**Problem description:** Produce an exact transcription of every entry.

(Collected data)

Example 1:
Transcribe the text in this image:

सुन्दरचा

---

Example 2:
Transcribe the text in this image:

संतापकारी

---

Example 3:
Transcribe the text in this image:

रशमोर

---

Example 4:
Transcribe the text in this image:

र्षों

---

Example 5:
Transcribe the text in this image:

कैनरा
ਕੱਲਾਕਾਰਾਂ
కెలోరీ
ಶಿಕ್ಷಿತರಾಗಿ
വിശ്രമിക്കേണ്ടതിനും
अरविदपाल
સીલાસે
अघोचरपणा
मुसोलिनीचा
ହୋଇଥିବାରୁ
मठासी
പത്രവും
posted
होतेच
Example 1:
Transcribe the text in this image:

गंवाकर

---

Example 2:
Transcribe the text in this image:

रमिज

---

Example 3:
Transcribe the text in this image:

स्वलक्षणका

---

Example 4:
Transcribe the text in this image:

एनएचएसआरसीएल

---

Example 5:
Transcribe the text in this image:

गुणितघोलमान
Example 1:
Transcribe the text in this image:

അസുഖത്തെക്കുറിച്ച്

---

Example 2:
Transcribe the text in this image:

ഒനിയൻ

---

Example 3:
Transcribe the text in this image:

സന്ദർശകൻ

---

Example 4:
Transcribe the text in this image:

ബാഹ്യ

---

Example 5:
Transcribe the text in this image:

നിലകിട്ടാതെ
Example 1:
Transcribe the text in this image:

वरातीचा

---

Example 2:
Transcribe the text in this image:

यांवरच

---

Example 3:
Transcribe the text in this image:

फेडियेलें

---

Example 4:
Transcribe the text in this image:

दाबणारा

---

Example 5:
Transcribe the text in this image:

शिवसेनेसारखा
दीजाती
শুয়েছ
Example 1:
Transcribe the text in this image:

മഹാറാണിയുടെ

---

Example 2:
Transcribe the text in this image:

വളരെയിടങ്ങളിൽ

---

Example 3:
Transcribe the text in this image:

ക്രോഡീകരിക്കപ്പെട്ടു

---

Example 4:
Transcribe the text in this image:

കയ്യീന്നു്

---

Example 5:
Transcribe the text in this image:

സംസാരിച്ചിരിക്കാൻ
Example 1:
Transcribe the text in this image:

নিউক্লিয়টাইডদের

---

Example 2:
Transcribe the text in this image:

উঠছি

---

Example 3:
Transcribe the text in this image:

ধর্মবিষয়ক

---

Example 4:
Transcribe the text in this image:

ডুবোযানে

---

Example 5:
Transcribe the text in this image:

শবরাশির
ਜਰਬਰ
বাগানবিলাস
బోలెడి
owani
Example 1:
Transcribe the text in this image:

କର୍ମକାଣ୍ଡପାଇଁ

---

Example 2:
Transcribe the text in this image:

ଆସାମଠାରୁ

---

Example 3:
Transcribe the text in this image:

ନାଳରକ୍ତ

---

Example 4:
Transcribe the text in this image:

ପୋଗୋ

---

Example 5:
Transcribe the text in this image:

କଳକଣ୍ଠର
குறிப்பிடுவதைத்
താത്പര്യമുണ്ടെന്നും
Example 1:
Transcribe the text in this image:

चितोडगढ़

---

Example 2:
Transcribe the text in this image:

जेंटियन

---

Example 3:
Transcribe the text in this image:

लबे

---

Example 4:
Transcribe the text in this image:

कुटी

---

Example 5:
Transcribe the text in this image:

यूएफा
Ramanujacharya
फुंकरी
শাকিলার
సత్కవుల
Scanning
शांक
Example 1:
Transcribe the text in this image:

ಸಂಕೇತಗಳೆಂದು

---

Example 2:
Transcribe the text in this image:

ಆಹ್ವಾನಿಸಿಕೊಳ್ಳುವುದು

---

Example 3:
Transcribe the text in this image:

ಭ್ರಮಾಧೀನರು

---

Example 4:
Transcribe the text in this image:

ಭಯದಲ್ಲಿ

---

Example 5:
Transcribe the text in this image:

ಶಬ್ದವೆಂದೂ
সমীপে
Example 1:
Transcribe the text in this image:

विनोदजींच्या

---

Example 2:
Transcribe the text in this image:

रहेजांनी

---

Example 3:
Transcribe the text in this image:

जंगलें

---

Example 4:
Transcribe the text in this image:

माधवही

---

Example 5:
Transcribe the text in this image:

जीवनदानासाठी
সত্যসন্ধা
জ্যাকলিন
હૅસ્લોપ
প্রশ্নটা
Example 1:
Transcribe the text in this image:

**Reply:**
Example 1:
Transcribe the text in this image:

सुन्दरचा

---

Example 2:
Transcribe the text in this image:

संतापकारी

---

Example 3:
Transcribe the text in this image:

रशमोर

---

Example 4:
Transcribe the text in this image:

र्षों

---

Example 5:
Transcribe the text in this image:

कैनरा
ਕੱਲਾਕਾਰਾਂ
కెలోరీ
ಶಿಕ್ಷಿತರಾಗಿ
വിശ്രമിക്കേണ്ടതിനും
अरविदपाल
સીલાસે
अघोचरपणा
मुसोलिनीचा
ହୋଇଥିବାରୁ
मठासी
പത്രവും
posted
होतेच
Example 1:
Transcribe the text in this image:

गंवाकर

---

Example 2:
Transcribe the text in this image:

रमिज

---

Example 3:
Transcribe the text in this image:

स्वलक्षणका

---

Example 4:
Transcribe the text in this image:

एनएचएसआरसीएल

---

Example 5:
Transcribe the text in this image:

गुणितघोलमान
Example 1:
Transcribe the text in this image:

അസുഖത്തെക്കുറിച്ച്

---

Example 2:
Transcribe the text in this image:

ഒനിയൻ

---

Example 3:
Transcribe the text in this image:

സന്ദർശകൻ

---

Example 4:
Transcribe the text in this image:

ബാഹ്യ

---

Example 5:
Transcribe the text in this image:

നിലകിട്ടാതെ
Example 1:
Transcribe the text in this image:

वरातीचा

---

Example 2:
Transcribe the text in this image:

यांवरच

---

Example 3:
Transcribe the text in this image:

फेडियेलें

---

Example 4:
Transcribe the text in this image:

दाबणारा

---

Example 5:
Transcribe the text in this image:

शिवसेनेसारखा
दीजाती
শুয়েছ
Example 1:
Transcribe the text in this image:

മഹാറാണിയുടെ

---

Example 2:
Transcribe the text in this image:

വളരെയിടങ്ങളിൽ

---

Example 3:
Transcribe the text in this image:

ക്രോഡീകരിക്കപ്പെട്ടു

---

Example 4:
Transcribe the text in this image:

കയ്യീന്നു്

---

Example 5:
Transcribe the text in this image:

സംസാരിച്ചിരിക്കാൻ
Example 1:
Transcribe the text in this image:

নিউক্লিয়টাইডদের

---

Example 2:
Transcribe the text in this image:

উঠছি

---

Example 3:
Transcribe the text in this image:

ধর্মবিষয়ক

---

Example 4:
Transcribe the text in this image:

ডুবোযানে

---

Example 5:
Transcribe the text in this image:

শবরাশির
ਜਰਬਰ
বাগানবিলাস
బోలెడి
owani
Example 1:
Transcribe the text in this image:

କର୍ମକାଣ୍ଡପାଇଁ

---

Example 2:
Transcribe the text in this image:

ଆସାମଠାରୁ

---

Example 3:
Transcribe the text in this image:

ନାଳରକ୍ତ

---

Example 4:
Transcribe the text in this image:

ପୋଗୋ

---

Example 5:
Transcribe the text in this image:

କଳକଣ୍ଠର
குறிப்பிடுவதைத்
താത്പര്യമുണ്ടെന്നും
Example 1:
Transcribe the text in this image:

चितोडगढ़

---

Example 2:
Transcribe the text in this image:

जेंटियन

---

Example 3:
Transcribe the text in this image:

लबे

---

Example 4:
Transcribe the text in this image:

कुटी

---

Example 5:
Transcribe the text in this image:

यूएफा
Ramanujacharya
फुंकरी
শাকিলার
సత్కవుల
Scanning
शांक
Example 1:
Transcribe the text in this image:

ಸಂಕೇತಗಳೆಂದು

---

Example 2:
Transcribe the text in this image:

ಆಹ್ವಾನಿಸಿಕೊಳ್ಳುವುದು

---

Example 3:
Transcribe the text in this image:

ಭ್ರಮಾಧೀನರು

---

Example 4:
Transcribe the text in this image:

ಭಯದಲ್ಲಿ

---

Example 5:
Transcribe the text in this image:

ಶಬ್ದವೆಂದೂ
সমীপে
Example 1:
Transcribe the text in this image:

विनोदजींच्या

---

Example 2:
Transcribe the text in this image:

रहेजांनी

---

Example 3:
Transcribe the text in this image:

जंगलें

---

Example 4:
Transcribe the text in this image:

माधवही

---

Example 5:
Transcribe the text in this image:

जीवनदानासाठी
সত্যসন্ধা
জ্যাকলিন
હૅસ્લોપ
প্রশ্নটা
Example 1:
Transcribe the text in this image:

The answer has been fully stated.